### Problem description
Count the lines in the records that contain the string "Which", treating uppercase and lowercase letters as different. Give only the number.

====== Information supplied ======

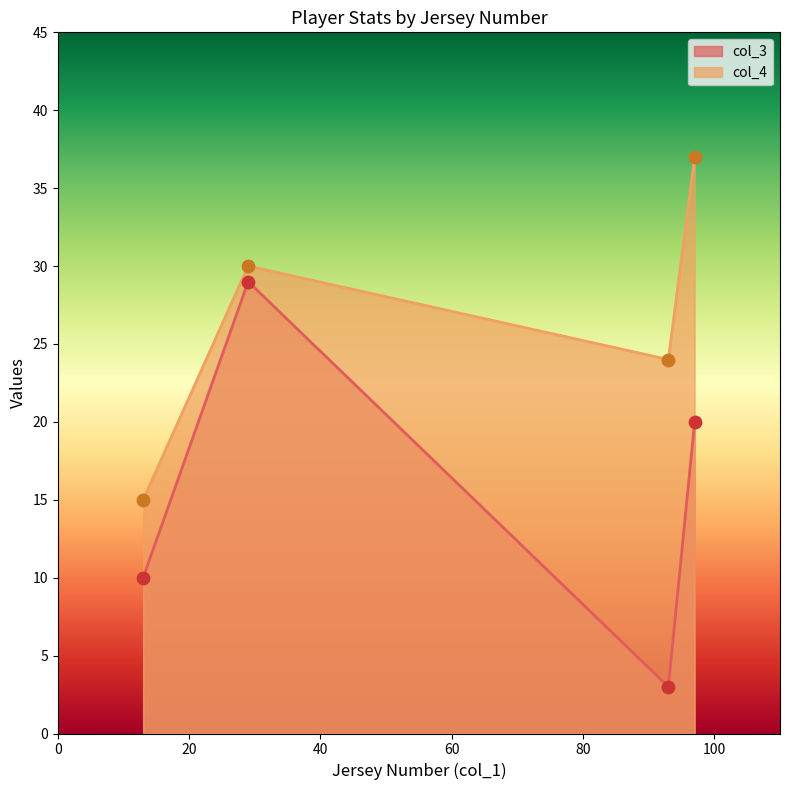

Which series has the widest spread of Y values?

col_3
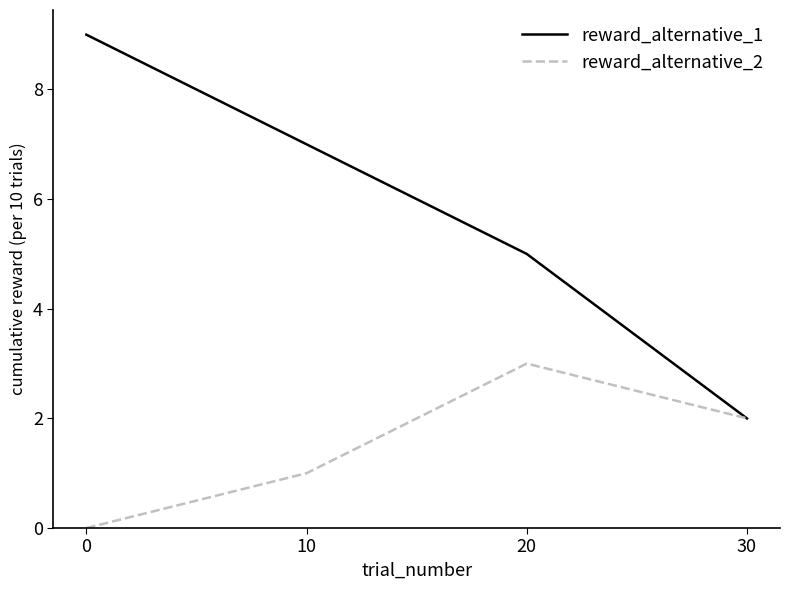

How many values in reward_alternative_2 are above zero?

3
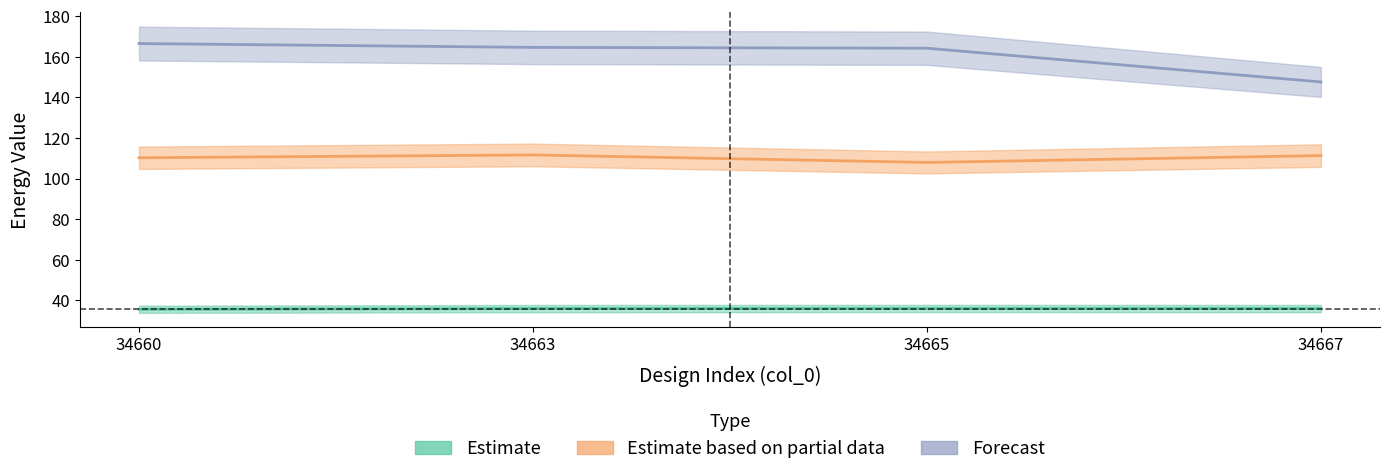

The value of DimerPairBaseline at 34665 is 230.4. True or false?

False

======

### Response area
1